[Electronic design files]
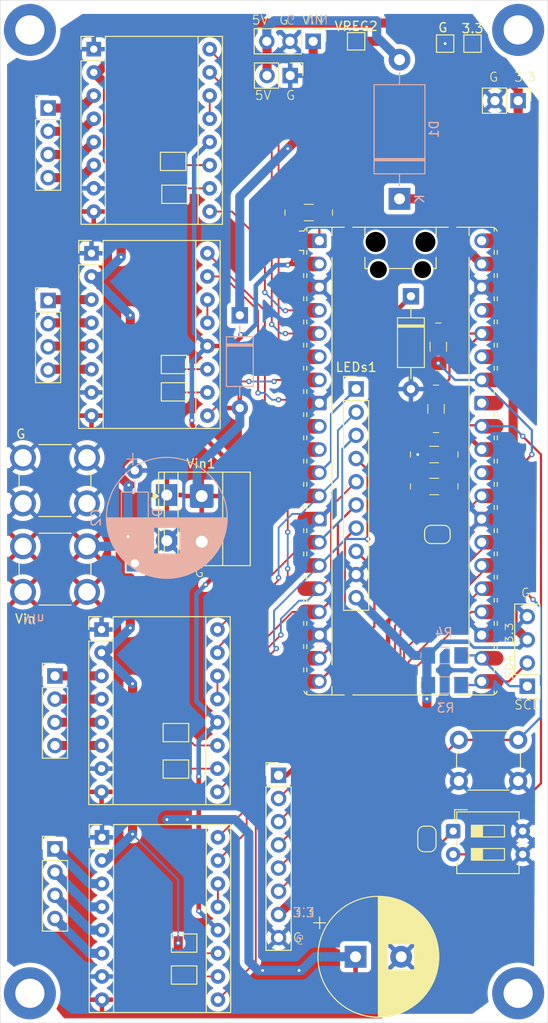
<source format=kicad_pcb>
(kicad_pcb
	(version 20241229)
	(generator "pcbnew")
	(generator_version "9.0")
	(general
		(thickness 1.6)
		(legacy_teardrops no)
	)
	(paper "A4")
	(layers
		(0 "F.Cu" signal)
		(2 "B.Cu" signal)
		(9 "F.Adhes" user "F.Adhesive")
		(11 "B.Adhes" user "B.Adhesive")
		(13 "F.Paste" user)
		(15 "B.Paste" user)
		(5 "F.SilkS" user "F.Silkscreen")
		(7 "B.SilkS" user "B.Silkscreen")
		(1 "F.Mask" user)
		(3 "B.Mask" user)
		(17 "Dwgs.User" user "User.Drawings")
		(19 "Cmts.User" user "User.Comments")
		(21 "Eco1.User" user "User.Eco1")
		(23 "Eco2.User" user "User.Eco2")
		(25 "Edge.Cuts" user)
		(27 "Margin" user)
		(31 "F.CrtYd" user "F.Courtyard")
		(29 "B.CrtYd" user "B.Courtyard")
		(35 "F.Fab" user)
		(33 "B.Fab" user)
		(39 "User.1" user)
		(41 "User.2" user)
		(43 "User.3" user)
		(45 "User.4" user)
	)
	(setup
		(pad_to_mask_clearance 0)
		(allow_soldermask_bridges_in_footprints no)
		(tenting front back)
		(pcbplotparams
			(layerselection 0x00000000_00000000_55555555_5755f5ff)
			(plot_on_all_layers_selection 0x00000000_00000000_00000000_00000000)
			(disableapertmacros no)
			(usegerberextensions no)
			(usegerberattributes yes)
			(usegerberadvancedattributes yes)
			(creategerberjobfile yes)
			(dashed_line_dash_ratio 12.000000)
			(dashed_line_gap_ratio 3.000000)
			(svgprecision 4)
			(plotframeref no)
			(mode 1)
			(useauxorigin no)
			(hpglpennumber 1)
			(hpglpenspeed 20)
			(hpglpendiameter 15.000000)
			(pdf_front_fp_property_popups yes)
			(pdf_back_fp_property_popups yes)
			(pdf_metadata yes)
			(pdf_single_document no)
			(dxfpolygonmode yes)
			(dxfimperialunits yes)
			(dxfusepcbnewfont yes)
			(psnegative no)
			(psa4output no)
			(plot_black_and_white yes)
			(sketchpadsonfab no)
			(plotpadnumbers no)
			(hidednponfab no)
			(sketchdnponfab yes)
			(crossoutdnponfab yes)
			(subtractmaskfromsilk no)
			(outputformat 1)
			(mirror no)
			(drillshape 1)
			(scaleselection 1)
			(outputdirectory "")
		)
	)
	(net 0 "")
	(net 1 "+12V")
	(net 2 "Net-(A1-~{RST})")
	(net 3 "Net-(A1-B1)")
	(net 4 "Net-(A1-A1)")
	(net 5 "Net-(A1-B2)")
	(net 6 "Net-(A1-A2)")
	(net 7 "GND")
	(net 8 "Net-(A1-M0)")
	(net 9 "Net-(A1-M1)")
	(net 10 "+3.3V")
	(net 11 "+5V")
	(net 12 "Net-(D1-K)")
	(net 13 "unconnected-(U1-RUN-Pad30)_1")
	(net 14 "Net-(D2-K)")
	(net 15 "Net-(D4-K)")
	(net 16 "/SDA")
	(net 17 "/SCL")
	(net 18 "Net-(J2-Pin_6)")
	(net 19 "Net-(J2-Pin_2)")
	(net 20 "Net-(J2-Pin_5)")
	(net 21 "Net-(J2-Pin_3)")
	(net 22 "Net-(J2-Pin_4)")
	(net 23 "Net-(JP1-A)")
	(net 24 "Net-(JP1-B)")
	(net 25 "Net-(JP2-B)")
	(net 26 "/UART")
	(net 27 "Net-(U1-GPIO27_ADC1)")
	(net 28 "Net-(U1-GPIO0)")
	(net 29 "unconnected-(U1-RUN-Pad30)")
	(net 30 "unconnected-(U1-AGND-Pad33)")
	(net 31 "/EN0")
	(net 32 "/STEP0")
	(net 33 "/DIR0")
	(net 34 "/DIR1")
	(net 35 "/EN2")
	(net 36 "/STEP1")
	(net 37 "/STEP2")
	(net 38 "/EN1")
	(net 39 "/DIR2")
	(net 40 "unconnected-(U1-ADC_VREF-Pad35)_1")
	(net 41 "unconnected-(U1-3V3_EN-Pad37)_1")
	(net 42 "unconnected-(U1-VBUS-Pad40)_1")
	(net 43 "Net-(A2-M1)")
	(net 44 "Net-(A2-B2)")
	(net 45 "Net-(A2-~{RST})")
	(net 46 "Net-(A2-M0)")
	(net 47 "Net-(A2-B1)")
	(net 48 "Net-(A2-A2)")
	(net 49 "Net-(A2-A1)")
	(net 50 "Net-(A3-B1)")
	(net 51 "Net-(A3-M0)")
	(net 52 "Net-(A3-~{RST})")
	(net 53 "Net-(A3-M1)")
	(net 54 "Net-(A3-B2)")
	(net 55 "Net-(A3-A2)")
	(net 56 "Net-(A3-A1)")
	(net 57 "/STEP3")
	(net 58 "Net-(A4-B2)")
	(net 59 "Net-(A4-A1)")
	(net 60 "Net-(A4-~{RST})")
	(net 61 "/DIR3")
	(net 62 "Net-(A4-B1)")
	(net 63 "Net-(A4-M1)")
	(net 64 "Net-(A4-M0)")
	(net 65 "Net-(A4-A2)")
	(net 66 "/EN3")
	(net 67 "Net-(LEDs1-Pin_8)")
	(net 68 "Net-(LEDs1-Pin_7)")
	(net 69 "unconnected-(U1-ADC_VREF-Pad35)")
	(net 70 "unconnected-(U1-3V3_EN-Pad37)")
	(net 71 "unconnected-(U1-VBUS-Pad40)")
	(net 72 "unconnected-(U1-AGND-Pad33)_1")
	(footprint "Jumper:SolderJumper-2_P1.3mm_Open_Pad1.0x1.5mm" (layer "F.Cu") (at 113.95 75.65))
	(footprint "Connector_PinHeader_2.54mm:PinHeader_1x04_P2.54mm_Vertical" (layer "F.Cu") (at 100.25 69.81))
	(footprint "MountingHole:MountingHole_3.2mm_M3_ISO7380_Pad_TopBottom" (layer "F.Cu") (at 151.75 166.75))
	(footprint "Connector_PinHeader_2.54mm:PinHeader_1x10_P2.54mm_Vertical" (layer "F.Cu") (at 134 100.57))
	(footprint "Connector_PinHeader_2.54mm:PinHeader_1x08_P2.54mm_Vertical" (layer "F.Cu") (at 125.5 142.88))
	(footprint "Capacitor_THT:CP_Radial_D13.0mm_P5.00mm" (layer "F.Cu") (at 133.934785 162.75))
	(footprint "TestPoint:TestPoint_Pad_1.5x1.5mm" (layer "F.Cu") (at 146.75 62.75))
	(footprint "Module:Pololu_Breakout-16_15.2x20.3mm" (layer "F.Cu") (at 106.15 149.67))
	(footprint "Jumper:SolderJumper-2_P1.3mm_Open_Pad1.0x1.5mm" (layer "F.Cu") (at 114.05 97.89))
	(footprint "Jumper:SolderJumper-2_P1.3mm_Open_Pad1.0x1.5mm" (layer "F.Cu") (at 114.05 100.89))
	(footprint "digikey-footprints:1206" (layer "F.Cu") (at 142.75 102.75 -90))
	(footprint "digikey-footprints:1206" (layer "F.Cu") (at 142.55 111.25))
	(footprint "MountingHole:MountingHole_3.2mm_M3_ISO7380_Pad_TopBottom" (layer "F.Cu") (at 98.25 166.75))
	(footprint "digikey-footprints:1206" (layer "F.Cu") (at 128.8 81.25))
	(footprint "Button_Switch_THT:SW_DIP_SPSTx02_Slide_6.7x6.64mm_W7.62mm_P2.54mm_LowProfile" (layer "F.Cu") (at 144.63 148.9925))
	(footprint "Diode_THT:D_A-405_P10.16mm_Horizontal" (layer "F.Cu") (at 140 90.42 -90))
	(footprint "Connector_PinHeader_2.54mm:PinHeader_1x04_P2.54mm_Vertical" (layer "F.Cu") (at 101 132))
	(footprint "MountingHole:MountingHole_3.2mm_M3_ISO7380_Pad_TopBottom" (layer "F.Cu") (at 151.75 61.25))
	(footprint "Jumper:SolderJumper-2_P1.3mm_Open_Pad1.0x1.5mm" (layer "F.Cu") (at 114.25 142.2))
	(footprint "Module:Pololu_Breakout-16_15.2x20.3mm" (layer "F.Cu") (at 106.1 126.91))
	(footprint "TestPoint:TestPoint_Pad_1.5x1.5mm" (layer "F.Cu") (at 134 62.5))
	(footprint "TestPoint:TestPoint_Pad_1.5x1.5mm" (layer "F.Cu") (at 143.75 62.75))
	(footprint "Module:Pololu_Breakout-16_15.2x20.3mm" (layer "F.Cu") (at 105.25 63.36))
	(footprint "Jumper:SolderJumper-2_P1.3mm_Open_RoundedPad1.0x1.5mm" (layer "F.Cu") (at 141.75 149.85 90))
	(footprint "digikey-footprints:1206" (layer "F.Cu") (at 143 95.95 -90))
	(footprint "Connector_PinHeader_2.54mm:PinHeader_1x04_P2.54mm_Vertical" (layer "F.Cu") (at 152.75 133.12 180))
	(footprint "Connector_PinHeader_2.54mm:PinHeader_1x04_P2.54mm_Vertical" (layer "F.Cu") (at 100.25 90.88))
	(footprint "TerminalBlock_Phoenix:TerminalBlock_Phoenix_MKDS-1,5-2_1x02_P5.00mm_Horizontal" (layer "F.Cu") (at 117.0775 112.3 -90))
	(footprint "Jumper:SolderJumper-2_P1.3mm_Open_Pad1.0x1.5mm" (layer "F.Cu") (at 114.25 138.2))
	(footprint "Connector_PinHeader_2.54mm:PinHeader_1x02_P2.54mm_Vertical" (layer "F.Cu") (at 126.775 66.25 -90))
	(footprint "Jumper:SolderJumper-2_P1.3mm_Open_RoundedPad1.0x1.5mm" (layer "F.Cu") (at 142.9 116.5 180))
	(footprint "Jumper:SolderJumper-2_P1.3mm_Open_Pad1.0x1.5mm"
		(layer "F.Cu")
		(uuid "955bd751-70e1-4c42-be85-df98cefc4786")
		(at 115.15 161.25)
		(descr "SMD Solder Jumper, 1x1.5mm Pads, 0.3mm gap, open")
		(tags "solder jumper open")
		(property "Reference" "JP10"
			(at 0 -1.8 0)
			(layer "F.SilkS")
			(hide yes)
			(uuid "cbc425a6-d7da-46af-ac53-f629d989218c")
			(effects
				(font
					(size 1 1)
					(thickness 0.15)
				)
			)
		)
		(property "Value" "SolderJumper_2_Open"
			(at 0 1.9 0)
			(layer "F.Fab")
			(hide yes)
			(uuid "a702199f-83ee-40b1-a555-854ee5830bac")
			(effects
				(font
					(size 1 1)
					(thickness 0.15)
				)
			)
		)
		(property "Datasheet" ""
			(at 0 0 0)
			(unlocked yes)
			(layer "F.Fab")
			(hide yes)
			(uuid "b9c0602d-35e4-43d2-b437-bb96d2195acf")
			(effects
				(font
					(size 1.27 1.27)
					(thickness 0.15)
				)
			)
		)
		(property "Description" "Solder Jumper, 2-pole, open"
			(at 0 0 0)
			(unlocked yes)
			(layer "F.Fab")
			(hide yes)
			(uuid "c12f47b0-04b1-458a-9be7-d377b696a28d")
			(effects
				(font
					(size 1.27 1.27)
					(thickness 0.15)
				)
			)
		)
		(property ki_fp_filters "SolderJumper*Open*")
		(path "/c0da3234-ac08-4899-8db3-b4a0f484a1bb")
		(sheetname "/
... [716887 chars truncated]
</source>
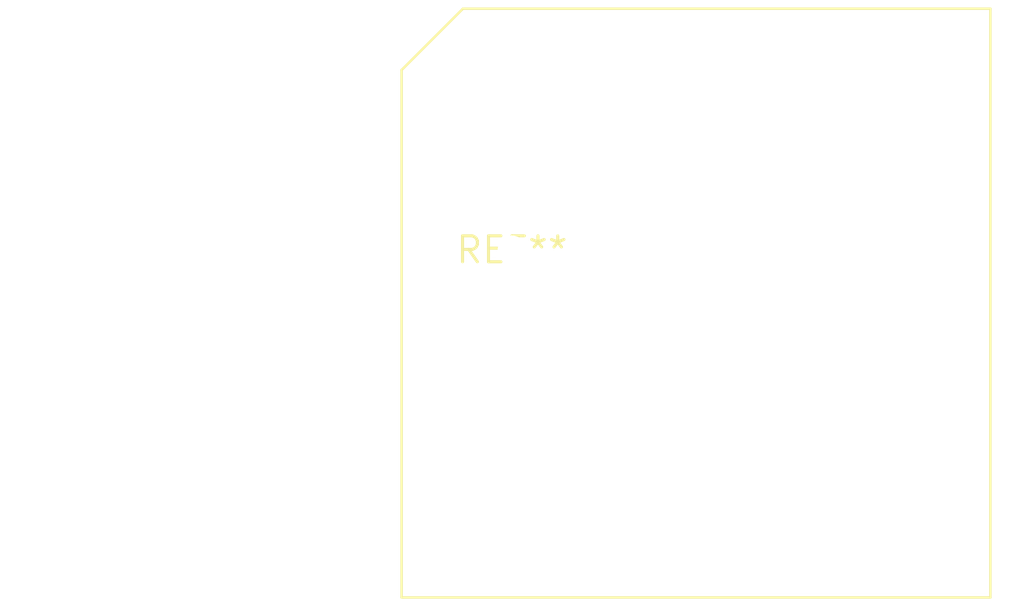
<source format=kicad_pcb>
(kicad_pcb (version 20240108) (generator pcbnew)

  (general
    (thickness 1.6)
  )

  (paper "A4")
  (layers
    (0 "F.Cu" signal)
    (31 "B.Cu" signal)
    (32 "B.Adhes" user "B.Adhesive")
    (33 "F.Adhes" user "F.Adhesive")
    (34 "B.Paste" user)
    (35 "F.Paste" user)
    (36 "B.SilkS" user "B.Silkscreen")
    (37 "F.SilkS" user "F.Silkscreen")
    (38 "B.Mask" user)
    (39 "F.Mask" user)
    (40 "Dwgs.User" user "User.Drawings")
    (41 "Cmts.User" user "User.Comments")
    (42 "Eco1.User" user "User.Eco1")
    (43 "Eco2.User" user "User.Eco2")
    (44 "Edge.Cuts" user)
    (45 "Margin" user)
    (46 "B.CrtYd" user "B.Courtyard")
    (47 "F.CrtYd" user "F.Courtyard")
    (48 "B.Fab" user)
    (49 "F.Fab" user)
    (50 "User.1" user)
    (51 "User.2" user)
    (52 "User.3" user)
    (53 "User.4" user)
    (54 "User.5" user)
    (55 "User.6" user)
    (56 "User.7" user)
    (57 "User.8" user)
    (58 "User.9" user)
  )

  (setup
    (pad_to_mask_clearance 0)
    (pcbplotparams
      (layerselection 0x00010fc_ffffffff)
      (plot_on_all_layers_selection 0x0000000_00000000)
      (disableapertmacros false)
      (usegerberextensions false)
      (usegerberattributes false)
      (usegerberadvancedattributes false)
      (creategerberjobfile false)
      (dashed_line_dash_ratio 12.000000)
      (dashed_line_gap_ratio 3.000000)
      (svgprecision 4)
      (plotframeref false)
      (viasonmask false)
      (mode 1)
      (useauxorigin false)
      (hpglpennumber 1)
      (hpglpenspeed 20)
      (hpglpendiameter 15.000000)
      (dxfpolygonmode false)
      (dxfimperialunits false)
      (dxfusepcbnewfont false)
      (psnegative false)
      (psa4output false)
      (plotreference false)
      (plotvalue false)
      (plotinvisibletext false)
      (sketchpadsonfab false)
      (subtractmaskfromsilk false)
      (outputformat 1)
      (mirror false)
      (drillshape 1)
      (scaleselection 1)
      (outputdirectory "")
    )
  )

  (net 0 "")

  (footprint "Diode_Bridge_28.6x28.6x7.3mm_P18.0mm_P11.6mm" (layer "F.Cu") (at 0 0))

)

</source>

* **Problem requirements**:
Tally the lines above containing "disableapertmacros"; give only the number.

* **Output of the task**:
2